London - Rugby is in danger of muscling out the flair and skills that have made it such a great game, according to Argentina's leading points scorer and former captain Hugo Porta.
"I think those that forget the past don't have a future," the 60-year-old said next to a boxing ring at a charity event in a dilapidated former school in south London.
"We can't stop the evolution of the game, but we should at least try to preserve the essence of rugby.
"Nowadays it's a war of muscles. What is this?," he said ruefully, an imaginary ball tucked under his arm as he imitated the barging tactics of the modern game.
"I saw more blood and injured players during the World Cup than ever before."
New Zealand won the seventh edition of rugby's biggest tournament last month, defeating France 8-7 in a dramatic and tense final to clinch the Webb Ellis Cup for the second time.
Porta played only in the inaugural World Cup in 1987 and was at his peak during a very different era for the game.
He led his nation to a famous victory over Australia in 1979 and a 21-21 draw against New Zealand in 1985 in which he kicked all his team's points.
In more recent times Argentina have also displayed enough skill to compete with the game's best nations, finishing third at the 2007 World Cup and regularly being ranked in the top eight.
On Tuesday officials unveiled the calendar for next year's inaugural Rugby Championship - successor to the Tri-Nations tournament between South Africa, New Zealand and Australia - with the Pumas set to make their long-awaited debut in a major annual competition.
"I think people are tired of seeing the same three teams. Argentina will bring some fresh air to the competition," said Porta.

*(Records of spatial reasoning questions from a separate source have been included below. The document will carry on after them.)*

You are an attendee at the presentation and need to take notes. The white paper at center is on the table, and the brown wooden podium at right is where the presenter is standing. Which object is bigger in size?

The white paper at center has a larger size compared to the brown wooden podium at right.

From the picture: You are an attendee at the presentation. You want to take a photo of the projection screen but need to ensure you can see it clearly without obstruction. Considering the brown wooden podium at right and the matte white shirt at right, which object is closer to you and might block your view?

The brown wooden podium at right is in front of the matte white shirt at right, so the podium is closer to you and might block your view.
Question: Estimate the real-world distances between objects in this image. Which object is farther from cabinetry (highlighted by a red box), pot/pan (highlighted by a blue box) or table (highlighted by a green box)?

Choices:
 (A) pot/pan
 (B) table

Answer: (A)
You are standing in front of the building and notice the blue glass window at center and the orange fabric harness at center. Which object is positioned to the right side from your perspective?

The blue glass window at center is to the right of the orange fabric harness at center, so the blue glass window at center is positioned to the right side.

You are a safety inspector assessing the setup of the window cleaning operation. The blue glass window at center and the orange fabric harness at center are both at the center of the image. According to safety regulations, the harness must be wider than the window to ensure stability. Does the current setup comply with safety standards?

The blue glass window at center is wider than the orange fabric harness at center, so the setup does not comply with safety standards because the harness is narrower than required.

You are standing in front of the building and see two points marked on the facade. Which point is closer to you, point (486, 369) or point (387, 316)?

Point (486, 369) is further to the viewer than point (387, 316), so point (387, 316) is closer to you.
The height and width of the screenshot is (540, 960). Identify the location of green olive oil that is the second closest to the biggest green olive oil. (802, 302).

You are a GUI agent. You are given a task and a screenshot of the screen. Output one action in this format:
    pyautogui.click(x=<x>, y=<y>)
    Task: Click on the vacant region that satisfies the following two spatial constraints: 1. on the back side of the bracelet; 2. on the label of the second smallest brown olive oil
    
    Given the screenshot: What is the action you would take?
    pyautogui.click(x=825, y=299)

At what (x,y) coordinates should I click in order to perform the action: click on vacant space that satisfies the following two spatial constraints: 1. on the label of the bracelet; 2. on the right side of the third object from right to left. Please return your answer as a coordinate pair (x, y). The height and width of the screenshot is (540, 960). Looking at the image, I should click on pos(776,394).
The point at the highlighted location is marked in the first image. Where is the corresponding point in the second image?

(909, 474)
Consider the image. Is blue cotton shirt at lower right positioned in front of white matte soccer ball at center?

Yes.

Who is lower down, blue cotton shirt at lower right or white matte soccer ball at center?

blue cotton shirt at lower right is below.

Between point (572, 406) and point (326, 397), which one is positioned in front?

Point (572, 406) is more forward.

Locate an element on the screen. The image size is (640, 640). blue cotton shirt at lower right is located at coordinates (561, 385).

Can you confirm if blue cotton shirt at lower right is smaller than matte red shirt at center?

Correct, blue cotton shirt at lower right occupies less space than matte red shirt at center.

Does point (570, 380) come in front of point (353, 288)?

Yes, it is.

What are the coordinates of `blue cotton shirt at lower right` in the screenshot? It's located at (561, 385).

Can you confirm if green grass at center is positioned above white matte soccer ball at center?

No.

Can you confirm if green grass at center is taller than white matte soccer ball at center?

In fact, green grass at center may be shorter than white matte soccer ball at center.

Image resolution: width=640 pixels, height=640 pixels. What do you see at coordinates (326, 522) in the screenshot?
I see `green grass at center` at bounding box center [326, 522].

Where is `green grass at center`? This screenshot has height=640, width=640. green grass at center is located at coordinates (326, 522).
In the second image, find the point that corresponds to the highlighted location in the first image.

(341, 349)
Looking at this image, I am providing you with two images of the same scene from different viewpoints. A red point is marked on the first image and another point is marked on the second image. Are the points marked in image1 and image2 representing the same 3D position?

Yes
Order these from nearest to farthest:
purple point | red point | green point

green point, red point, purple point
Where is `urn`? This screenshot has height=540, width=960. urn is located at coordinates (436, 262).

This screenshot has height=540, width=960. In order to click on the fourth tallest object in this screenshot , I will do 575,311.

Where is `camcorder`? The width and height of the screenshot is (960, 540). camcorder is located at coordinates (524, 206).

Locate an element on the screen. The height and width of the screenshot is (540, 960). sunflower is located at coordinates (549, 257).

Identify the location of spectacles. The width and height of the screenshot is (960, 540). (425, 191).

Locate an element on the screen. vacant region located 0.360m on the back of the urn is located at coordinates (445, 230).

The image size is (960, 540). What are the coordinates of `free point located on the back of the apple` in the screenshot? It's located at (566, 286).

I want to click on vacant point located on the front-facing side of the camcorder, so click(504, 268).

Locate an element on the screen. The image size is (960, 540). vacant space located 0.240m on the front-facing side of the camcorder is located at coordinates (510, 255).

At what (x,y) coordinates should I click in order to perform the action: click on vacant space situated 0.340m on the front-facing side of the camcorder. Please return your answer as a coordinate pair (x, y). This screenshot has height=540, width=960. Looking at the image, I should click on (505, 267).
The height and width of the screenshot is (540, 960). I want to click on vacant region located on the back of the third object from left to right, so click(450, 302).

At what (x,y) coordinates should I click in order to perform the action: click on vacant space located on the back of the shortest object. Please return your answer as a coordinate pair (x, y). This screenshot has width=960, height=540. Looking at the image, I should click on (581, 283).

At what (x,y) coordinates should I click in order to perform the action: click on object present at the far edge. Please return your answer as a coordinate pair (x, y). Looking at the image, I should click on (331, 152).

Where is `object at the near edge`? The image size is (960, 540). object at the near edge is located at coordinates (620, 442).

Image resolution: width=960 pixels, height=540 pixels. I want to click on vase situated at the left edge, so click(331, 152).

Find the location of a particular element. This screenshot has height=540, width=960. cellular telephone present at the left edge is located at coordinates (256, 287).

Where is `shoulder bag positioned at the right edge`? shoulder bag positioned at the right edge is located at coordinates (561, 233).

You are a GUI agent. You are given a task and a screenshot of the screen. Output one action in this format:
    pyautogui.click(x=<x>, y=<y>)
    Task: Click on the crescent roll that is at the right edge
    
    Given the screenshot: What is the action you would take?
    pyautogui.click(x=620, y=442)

"Let's wait and see what consequences the competition has for Argentina," he grinned, all too aware of the challenges that will face his countrymen when they take on traditionally the sport's three strongest nations.
Porta's passion for the game is such that he laments the hulking physical stature of the modern player.
"Rugby's turning into a sport where the physical aspect prevails over talent," he said.
"These days there's no room for talent. I lived another kind of rugby.
"In Argentina we have always had an affinity with the French, they produce players with flair like we have done.
"Nowadays, take (France centre) Aurelien Rougerie for example, put a black top on him then put him on the pitch and he would think he's an All Black."
Far from appearing frustrated at the direction the game is heading in, however, Porta believes now is the ideal time to address the rules as rugby seeks to move forward and increase the number of countries that play to a high level.
"A bit like in golf where they have people working on the rules and their preservation, it would be good if the IRB (International Rugby Board) considers a project where they use well-known players to help develop and preserve rugby," said Porta, a Laureus ambassador.
"It could be me, Sean Fitzpatrick from New Zealand, anyone. There are a lot of people who love rugby and would be ready to collaborate on this," he added.
"I'm not a specialist, so I think a discussion would be necessary. A debate between former players and connoisseurs of the game."